28 April 2007

becoming

The questions are constant right now: What will make me into what I want to be? I have a degree in journalism and yet, I would never say I am a journalist. Why not? What would happen? Why do I care so much about being judged or “found out” by people I don’t know or care about? How do I define success?

My feelings towards a lot of these issues were instilled in me over years growing up. I heard constantly, you’re smart, you’re pretty. But it was always in a too bad kind of way. Like you’re smart enough to make something of yourself, too bad we don’t have the money, the connections, the know-how, the whatever, to allow you to be successful. I grew up very conflicted: I can be anything I want, except I can’t.

My parents really didn’t know better, that is what they still believe. But I am learning better. It doesn’t matter what school you went to, who you know, where you came from. Those things can help, dramatically sometimes, but all they do is help. They don’t make or break.

My dad is smart. He has good ideas. He is always building, tinkering, making. At one point he had a successful business but he chose to close instead of expanding, because he was afraid of taking risks. He wished his parents had encouraged him, but they never did. He’s voiced that to me and my sister over the years. However, he is also the first one to say don’t do it when we are contemplating anything at all risky. (And I really do mean anything, even driving to the mall at night.) Regardless of what he said, his own regrets, he taught us that safety and security is number one. Well, I’ve learned that safety and security are just concepts, they aren’t even real.

I listened to these quiet limitations for a long time. The first thing I did as an young adult was moved in with a man and married him. I worked the same job for 10 years (my first one out of high school). I bought a house around the corner from my parents (in a city I hated). I never had credit card debt. I saved every year and went on one vacation. I never did anything I wanted to do without careful deliberation and weighing risks against definite benefits. Any surprise I was scared and miserable and deflated? The risks always outweigh the guaranteed benefits, that is why they’re called risks.

Confession: When I was young, I could see myself in a porno more easily than I could see myself married with children. I’m not saying I wish I would’ve done that, only saying why on earth would pursue a path that I never wanted in the first place. Why didn’t I try to become a porn star?

Two years ago, I went out (without my dad) and found an apartment. I moved from my nice brick three-bedroom house in the safe small town I was born in, to an overpriced crappy one-bedroom apartment in the dangerous big city next door. And I’ve never felt so safe or so free or so happy. I left my perfectly-fine can-count-on husband who never made me feel one bit of passion or life and started dating a man that I was pretty sure I shouldn’t be dating and that I was completely unsure whether would be there the next day, but one that made me feel more passionate and alive than I had ever been. He made me feel poetic. I expected heartbreak, but I decided not to care.
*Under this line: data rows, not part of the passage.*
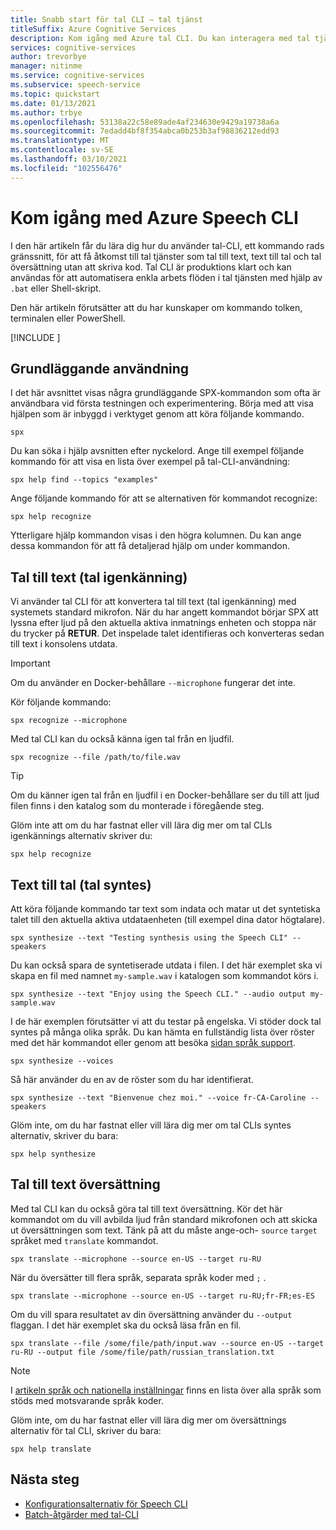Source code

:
 ```yaml
---
title: Snabb start för tal CLI – tal tjänst
titleSuffix: Azure Cognitive Services
description: Kom igång med Azure tal CLI. Du kan interagera med tal tjänster som tal till text, text till tal och tal översättning utan att skriva kod.
services: cognitive-services
author: trevorbye
manager: nitinme
ms.service: cognitive-services
ms.subservice: speech-service
ms.topic: quickstart
ms.date: 01/13/2021
ms.author: trbye
ms.openlocfilehash: 53138a22c58e89ade4af234630e9429a19738a6a
ms.sourcegitcommit: 7edadd4bf8f354abca0b253b3af98836212edd93
ms.translationtype: MT
ms.contentlocale: sv-SE
ms.lasthandoff: 03/10/2021
ms.locfileid: "102556476"
---
```

# <a name="get-started-with-the-azure-speech-cli"></a>Kom igång med Azure Speech CLI

I den här artikeln får du lära dig hur du använder tal-CLI, ett kommando rads gränssnitt, för att få åtkomst till tal tjänster som tal till text, text till tal och tal översättning utan att skriva kod. Tal CLI är produktions klart och kan användas för att automatisera enkla arbets flöden i tal tjänsten med hjälp av `.bat` eller Shell-skript.

Den här artikeln förutsätter att du har kunskaper om kommando tolken, terminalen eller PowerShell.

[!INCLUDE [](includes/spx-setup.md)]

## <a name="basic-usage"></a>Grundläggande användning

I det här avsnittet visas några grundläggande SPX-kommandon som ofta är användbara vid första testningen och experimentering. Börja med att visa hjälpen som är inbyggd i verktyget genom att köra följande kommando.

```console
spx
```

Du kan söka i hjälp avsnitten efter nyckelord. Ange till exempel följande kommando för att visa en lista över exempel på tal-CLI-användning:

```console
spx help find --topics "examples"
```

Ange följande kommando för att se alternativen för kommandot recognize:

```console
spx help recognize
```

Ytterligare hjälp kommandon visas i den högra kolumnen. Du kan ange dessa kommandon för att få detaljerad hjälp om under kommandon.

## <a name="speech-to-text-speech-recognition"></a>Tal till text (tal igenkänning)

Vi använder tal CLI för att konvertera tal till text (tal igenkänning) med systemets standard mikrofon. När du har angett kommandot börjar SPX att lyssna efter ljud på den aktuella aktiva inmatnings enheten och stoppa när du trycker på **RETUR**. Det inspelade talet identifieras och konverteras sedan till text i konsolens utdata.

>[!IMPORTANT]
> Om du använder en Docker-behållare `--microphone` fungerar det inte.

Kör följande kommando:

```console
spx recognize --microphone
```

Med tal CLI kan du också känna igen tal från en ljudfil.

```console
spx recognize --file /path/to/file.wav
```

> [!TIP]
> Om du känner igen tal från en ljudfil i en Docker-behållare ser du till att ljud filen finns i den katalog som du monterade i föregående steg.

Glöm inte att om du har fastnat eller vill lära dig mer om tal CLIs igenkännings alternativ skriver du:

```console
spx help recognize
```

## <a name="text-to-speech-speech-synthesis"></a>Text till tal (tal syntes)

Att köra följande kommando tar text som indata och matar ut det syntetiska talet till den aktuella aktiva utdataenheten (till exempel dina dator högtalare).

```console
spx synthesize --text "Testing synthesis using the Speech CLI" --speakers
```

Du kan också spara de syntetiserade utdata i filen. I det här exemplet ska vi skapa en fil med namnet `my-sample.wav` i katalogen som kommandot körs i.

```console
spx synthesize --text "Enjoy using the Speech CLI." --audio output my-sample.wav
```

I de här exemplen förutsätter vi att du testar på engelska. Vi stöder dock tal syntes på många olika språk. Du kan hämta en fullständig lista över röster med det här kommandot eller genom att besöka [sidan språk support](./language-support.md).

```console
spx synthesize --voices
```

Så här använder du en av de röster som du har identifierat.

```console
spx synthesize --text "Bienvenue chez moi." --voice fr-CA-Caroline --speakers
```

Glöm inte, om du har fastnat eller vill lära dig mer om tal CLIs syntes alternativ, skriver du bara:

```console
spx help synthesize
```

## <a name="speech-to-text-translation"></a>Tal till text översättning

Med tal CLI kan du också göra tal till text översättning. Kör det här kommandot om du vill avbilda ljud från standard mikrofonen och att skicka ut översättningen som text. Tänk på att du måste ange-och- `source` `target` språket med `translate` kommandot.

```console
spx translate --microphone --source en-US --target ru-RU
```

När du översätter till flera språk, separata språk koder med `;` .

```console
spx translate --microphone --source en-US --target ru-RU;fr-FR;es-ES
```

Om du vill spara resultatet av din översättning använder du `--output` flaggan. I det här exemplet ska du också läsa från en fil.

```console
spx translate --file /some/file/path/input.wav --source en-US --target ru-RU --output file /some/file/path/russian_translation.txt
```

> [!NOTE]
> I [artikeln språk och nationella inställningar](language-support.md) finns en lista över alla språk som stöds med motsvarande språk koder.

Glöm inte, om du har fastnat eller vill lära dig mer om översättnings alternativ för tal CLI, skriver du bara:

```console
spx help translate
```

## <a name="next-steps"></a>Nästa steg

* [Konfigurationsalternativ för Speech CLI](./spx-data-store-configuration.md)
* [Batch-åtgärder med tal-CLI](./spx-batch-operations.md)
For the past year, I haven’t been a secretary. I’ve been at home, with really no structure at all to my time. I’ve been able to do whatever I wanted to do. And when people ask at dinner or a party what do you do, it causes more stress and embarrassment than ever. Because the answer I feel inside is, Nothing. Failure.

But what I’ve done is this: Reading and writing blogs. Taking photographs. Traveling. Helping my boyfriend with his business and legal issues. Organizing and cleaning the house. Baby-sitting. Above in order of quantity of time spent. So why isn’t my answer: reader, writer, photographer, traveler, or assistant?

My purpose in re-telling these stories is to remember that I took chances, and I became what I wanted in my personal life. I wasn't easy or smart or safe, but it has been amazingly successful. I have never been so happy or felt so right about my love life. That has been my saving grace when I really look at my life and know I haven’t even tried career-wise. Personal life: 100%. Professional life: 0%. Well, that’s 50% average, so I am doing ok. But I’m not doing ok and that has to change. And I have a feeling if I apply what I’ve learned in my personal life to my professional life, it will also be successful – whatever I decide that is.